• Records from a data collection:

☆ ☆ ☆

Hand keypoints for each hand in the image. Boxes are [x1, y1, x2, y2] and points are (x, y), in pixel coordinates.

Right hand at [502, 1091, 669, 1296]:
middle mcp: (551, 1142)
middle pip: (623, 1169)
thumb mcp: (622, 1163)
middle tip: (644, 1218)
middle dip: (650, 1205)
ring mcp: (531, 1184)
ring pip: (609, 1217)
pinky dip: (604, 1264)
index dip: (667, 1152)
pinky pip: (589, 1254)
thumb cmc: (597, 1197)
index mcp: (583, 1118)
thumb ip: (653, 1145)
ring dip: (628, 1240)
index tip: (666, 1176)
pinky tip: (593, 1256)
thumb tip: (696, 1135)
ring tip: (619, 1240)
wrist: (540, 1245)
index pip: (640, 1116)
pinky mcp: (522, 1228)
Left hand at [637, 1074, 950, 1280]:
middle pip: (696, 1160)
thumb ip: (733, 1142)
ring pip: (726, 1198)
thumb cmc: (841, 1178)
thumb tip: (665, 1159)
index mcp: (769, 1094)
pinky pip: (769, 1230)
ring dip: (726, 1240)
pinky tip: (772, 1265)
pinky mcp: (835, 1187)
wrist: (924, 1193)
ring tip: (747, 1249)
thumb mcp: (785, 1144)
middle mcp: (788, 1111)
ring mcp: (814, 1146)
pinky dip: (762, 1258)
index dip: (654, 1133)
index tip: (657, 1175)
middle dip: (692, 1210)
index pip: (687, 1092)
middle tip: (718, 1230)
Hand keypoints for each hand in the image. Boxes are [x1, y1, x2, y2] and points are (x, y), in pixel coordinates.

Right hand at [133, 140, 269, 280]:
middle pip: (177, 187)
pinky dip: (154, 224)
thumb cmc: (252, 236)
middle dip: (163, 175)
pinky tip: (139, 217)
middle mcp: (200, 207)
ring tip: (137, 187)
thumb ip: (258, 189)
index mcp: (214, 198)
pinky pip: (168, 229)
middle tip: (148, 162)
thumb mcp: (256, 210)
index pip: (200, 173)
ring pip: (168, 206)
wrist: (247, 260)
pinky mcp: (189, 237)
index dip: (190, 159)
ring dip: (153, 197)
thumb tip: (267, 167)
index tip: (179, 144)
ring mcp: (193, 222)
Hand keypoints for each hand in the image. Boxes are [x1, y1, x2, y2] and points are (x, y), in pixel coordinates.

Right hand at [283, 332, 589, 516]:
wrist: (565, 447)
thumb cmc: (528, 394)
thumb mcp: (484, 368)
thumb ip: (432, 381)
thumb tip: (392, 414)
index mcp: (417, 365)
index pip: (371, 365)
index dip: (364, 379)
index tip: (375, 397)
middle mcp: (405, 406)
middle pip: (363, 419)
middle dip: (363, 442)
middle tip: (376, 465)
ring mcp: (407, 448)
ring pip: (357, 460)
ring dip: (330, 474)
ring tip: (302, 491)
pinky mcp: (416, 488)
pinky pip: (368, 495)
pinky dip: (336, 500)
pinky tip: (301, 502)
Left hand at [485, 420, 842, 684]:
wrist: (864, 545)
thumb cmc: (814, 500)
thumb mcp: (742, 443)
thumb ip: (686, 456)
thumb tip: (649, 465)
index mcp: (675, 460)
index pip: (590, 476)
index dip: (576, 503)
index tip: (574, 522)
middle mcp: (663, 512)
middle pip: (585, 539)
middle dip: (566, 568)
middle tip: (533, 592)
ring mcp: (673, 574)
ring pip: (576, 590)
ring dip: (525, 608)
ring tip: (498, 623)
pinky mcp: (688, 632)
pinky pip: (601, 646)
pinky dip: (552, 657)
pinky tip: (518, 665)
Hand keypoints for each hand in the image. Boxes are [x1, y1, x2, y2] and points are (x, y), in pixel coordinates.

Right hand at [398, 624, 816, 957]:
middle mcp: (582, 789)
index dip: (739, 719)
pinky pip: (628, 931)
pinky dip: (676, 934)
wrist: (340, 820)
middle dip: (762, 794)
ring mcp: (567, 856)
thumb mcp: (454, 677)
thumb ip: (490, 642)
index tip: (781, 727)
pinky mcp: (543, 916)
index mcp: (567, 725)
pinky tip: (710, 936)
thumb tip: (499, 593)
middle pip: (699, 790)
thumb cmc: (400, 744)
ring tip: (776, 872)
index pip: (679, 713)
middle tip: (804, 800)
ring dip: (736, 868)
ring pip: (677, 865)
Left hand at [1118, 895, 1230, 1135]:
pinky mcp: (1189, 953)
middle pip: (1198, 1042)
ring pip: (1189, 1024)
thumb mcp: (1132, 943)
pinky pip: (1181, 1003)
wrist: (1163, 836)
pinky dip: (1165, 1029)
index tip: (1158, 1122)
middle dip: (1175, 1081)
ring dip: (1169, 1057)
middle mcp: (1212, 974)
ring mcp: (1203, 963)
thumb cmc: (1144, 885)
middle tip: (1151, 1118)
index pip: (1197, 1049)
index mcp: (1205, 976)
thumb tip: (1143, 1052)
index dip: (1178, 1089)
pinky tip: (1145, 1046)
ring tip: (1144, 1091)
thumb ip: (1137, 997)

☆ ☆ ☆

Copy the data above in full, character for character.

Hand keypoints for each hand in the image. Boxes are [x1, y1, x2, y2] and points are (x, y), in pixel coordinates.

Right hand at [502, 1091, 669, 1296]:
middle mcp: (551, 1142)
middle pip: (623, 1169)
thumb mcp: (622, 1163)
middle tip: (644, 1218)
middle dip: (650, 1205)
ring mcp: (531, 1184)
ring pip: (609, 1217)
pinky dip: (604, 1264)
index dip: (667, 1152)
pinky pip: (589, 1254)
thumb cmc: (597, 1197)
index mcp: (583, 1118)
thumb ip: (653, 1145)
ring dip: (628, 1240)
index tip: (666, 1176)
pinky tip: (593, 1256)
thumb tip: (696, 1135)
ring tip: (619, 1240)
wrist: (540, 1245)
index pip: (640, 1116)
pinky mcp: (522, 1228)
Left hand at [637, 1074, 950, 1280]:
middle pip: (696, 1160)
thumb ip: (733, 1142)
ring pip: (726, 1198)
thumb cmc: (841, 1178)
thumb tip: (665, 1159)
index mcp: (769, 1094)
pinky pip: (769, 1230)
ring dip: (726, 1240)
pinky tip: (772, 1265)
pinky mcp: (835, 1187)
wrist: (924, 1193)
ring tip: (747, 1249)
thumb mcp: (785, 1144)
middle mcp: (788, 1111)
ring mcp: (814, 1146)
pinky dip: (762, 1258)
index dip: (654, 1133)
index tip: (657, 1175)
middle dip: (692, 1210)
index pip: (687, 1092)
middle tip: (718, 1230)
Hand keypoints for each hand in the image. Boxes are [x1, y1, x2, y2] and points are (x, y), in pixel coordinates.

Right hand at [133, 140, 269, 280]:
middle pip: (177, 187)
pinky dip: (154, 224)
thumb cmc: (252, 236)
middle dip: (163, 175)
pinky tip: (139, 217)
middle mcp: (200, 207)
ring tip: (137, 187)
thumb ip: (258, 189)
index mcp: (214, 198)
pinky pip: (168, 229)
middle tip: (148, 162)
thumb mcp: (256, 210)
index pip: (200, 173)
ring pip: (168, 206)
wrist: (247, 260)
pinky mcp: (189, 237)
index dip: (190, 159)
ring dip: (153, 197)
thumb tip: (267, 167)
index tip: (179, 144)
ring mcp: (193, 222)
Hand keypoints for each hand in the image. Boxes are [x1, y1, x2, y2] and points are (x, y), in pixel coordinates.

Right hand at [283, 332, 589, 516]:
wrist: (565, 447)
thumb cmc: (528, 394)
thumb mcp: (484, 368)
thumb ip: (432, 381)
thumb tip: (392, 414)
index mcp: (417, 365)
index pip: (371, 365)
index dip: (364, 379)
index tip: (375, 397)
middle mcp: (405, 406)
middle pip: (363, 419)
middle dip: (363, 442)
middle tip: (376, 465)
ring mcp: (407, 448)
ring pip: (357, 460)
ring dip: (330, 474)
ring tip: (302, 491)
pinky mcp: (416, 488)
pinky pip: (368, 495)
pinky dip: (336, 500)
pinky tip: (301, 502)
Left hand at [485, 420, 842, 684]:
wrist: (864, 545)
thumb cmc: (814, 500)
thumb mcp: (742, 443)
thumb ip: (686, 456)
thumb tip: (649, 465)
index mcp: (675, 460)
index pip: (590, 476)
index dip: (576, 503)
index tip: (574, 522)
middle mcp: (663, 512)
middle pip: (585, 539)
middle dip: (566, 568)
middle tip: (533, 592)
ring mcp: (673, 574)
ring pip: (576, 590)
ring dip: (525, 608)
ring tip: (498, 623)
pinky mcp: (688, 632)
pinky pip: (601, 646)
pinky dip: (552, 657)
pinky tip: (518, 665)
Hand keypoints for each hand in the image. Boxes are [x1, y1, x2, y2] and points are (x, y), in pixel coordinates.

Right hand at [398, 624, 816, 957]:
middle mcp: (582, 789)
index dip: (739, 719)
pinky pip: (628, 931)
pinky dip: (676, 934)
wrist: (340, 820)
middle dip: (762, 794)
ring mcp: (567, 856)
thumb mcp: (454, 677)
thumb ip: (490, 642)
index tip: (781, 727)
pinky mcp: (543, 916)
index mcp: (567, 725)
pinky tip: (710, 936)
thumb tip: (499, 593)
middle pip: (699, 790)
thumb cmc: (400, 744)
ring tip: (776, 872)
index pip: (679, 713)
middle tip: (804, 800)
ring dip: (736, 868)
ring pip: (677, 865)
Left hand at [1118, 895, 1230, 1135]:
pinky mcp: (1189, 953)
middle pip: (1198, 1042)
ring pip: (1189, 1024)
thumb mcp: (1132, 943)
pinky pip: (1181, 1003)
wrist: (1163, 836)
pinky dip: (1165, 1029)
index tip: (1158, 1122)
middle dip: (1175, 1081)
ring dip: (1169, 1057)
middle mcp: (1212, 974)
ring mcp: (1203, 963)
thumb cmc: (1144, 885)
middle tip: (1151, 1118)
index pip: (1197, 1049)
index mcp: (1205, 976)
thumb tip: (1143, 1052)
index dip: (1178, 1089)
pinky tip: (1145, 1046)
ring tip: (1144, 1091)
thumb ip: (1137, 997)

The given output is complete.